Call Netflix. Theyll give him a nice job with a good show. i want him to come back.
[QUOTE]“I'm okay,” he says. “I think I just need to let some arrows fly.” He excuses himself as I ponder what this means. A few minutes go by. When he returns, it's with a leather quiver full of arrows strapped to his back. He steps out onto his porch. Outside, he lofts a bow, nocks an arrow. Down below on his lawn, maybe 75 yards away, is an archery target. He releases the arrow straight into the target's center. Bull's-eye. Then nocks a second arrow, and does it again. Finally, he exhales. “I feel a lot better now,” he says. He hands me the bow: “Okay, now you try.”[/QUOTE] Brendan Fraser sounds awesome, perhaps even more so than he did before. Seriously though, I recommend reading the whole article, he sounds quite genuine - that's obviously the point of this kind of writing, but in this case it doesn't sound particularly conceited.

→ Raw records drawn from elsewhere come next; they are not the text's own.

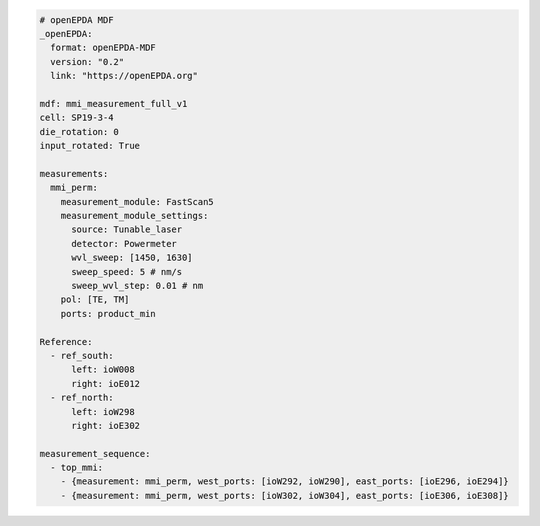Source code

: .. code-block:: yaml

    # openEPDA MDF
    _openEPDA:
      format: openEPDA-MDF
      version: "0.2"
      link: "https://openEPDA.org"

    mdf: mmi_measurement_full_v1
    cell: SP19-3-4
    die_rotation: 0
    input_rotated: True

    measurements:
      mmi_perm:
        measurement_module: FastScan5
        measurement_module_settings:
          source: Tunable_laser
          detector: Powermeter
          wvl_sweep: [1450, 1630]
          sweep_speed: 5 # nm/s
          sweep_wvl_step: 0.01 # nm
        pol: [TE, TM]
        ports: product_min

    Reference:
      - ref_south:
          left: ioW008
          right: ioE012
      - ref_north:
          left: ioW298
          right: ioE302

    measurement_sequence:
      - top_mmi:
        - {measurement: mmi_perm, west_ports: [ioW292, ioW290], east_ports: [ioE296, ioE294]}
        - {measurement: mmi_perm, west_ports: [ioW302, ioW304], east_ports: [ioE306, ioE308]}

It's good to know that in the end Brendan came out okay, more than okay. Whenever he was brought up, images of a depressed and broke former star would be conjured up in my mind. But despite all the professional and personal setbacks he's had he has a nice home, steady work doing what he loves and having time with his family. Along with coming out a lot wiser and seasoned in the end. Brendan made it, and that is awesome.